Generally as a part of a real estate purchase, the buyer and the seller must disclose the purchase price by filing an Affidavit of Value with the County Recorder where the property is located. This recorded document is a part of the public data base used by the County Assessor, real estate agents, brokers, potential investors and others to get a sense of value in the area.
There are good reasons where valuation statements are unnecessary and unimportant. In the past, property owners were often reluctant to publicly disclose the purchase price arguing that the valuation is confidential, uncertain or unknown.
In 2012, Arizona added additional circumstances relating to intra-family and related business transfers where Affidavits of Value are not required.
It is now clear that an Affidavit of Value is not required for intra-family transfers when there is only nominal consideration between: (i) husband and wife or ancestor of the husband and wife; (ii) parent and child, including natural or adopted children and their descendants; (iii) grandparents and grandchildren; (iv) natural or adopted siblings.

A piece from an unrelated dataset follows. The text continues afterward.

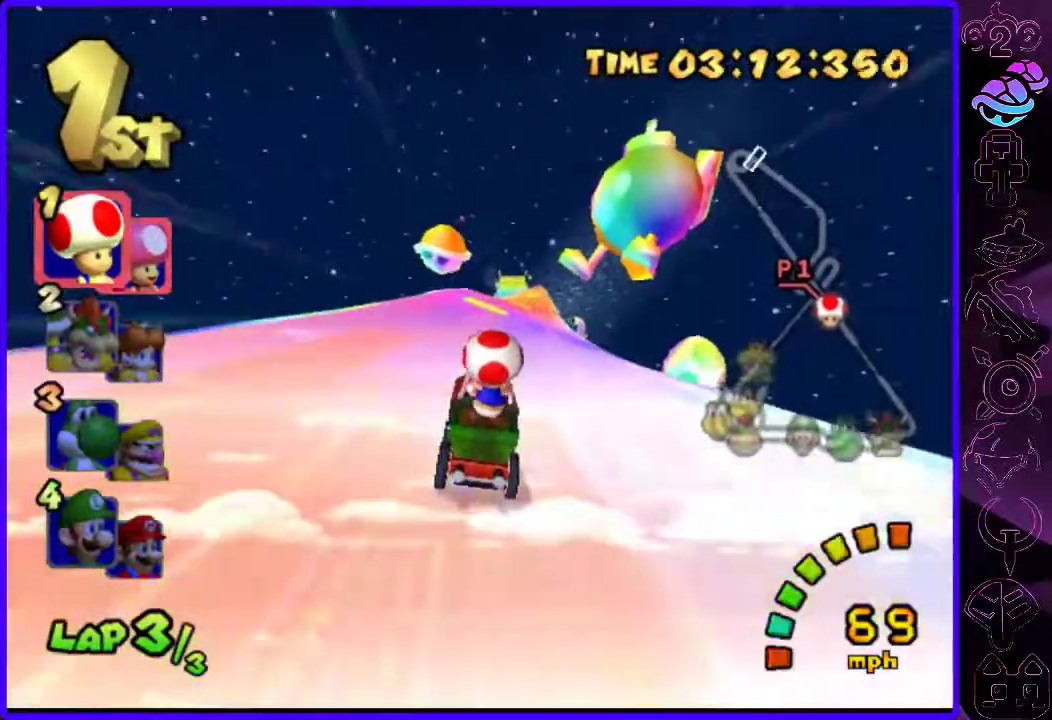
{"dt_ms": 500, "buttons": ["B"], "left_stick": "center", "right_stick": "center", "events": [[160, "left_stick", "right"], [340, "left_stick", "center"]]}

Another major category where Affidavits of Value are not required relate to transfers within a common business structure and trusts. The specific exemptions are: (i) By a subsidiary to its parent or from a parent to a subsidiary; (ii) among commonly controlled entities; (iii) from a member to its limited liability company or from a limited liability company to a member; (iv) from a partner to its partnership; (v) from a partnership to a partner; (vi) from a joint venturer to its joint venture; (vii) from a joint venture to a joint venturer; (viii) from a trust beneficiary to its trustee; (ix) from a trustee to its trust beneficiary; and (x) from any of the preceding entities to a single purpose entity in order to obtain financing.
The elimination of filing an Affidavit of Value now reflects practical considerations in intra-family and related business transactions.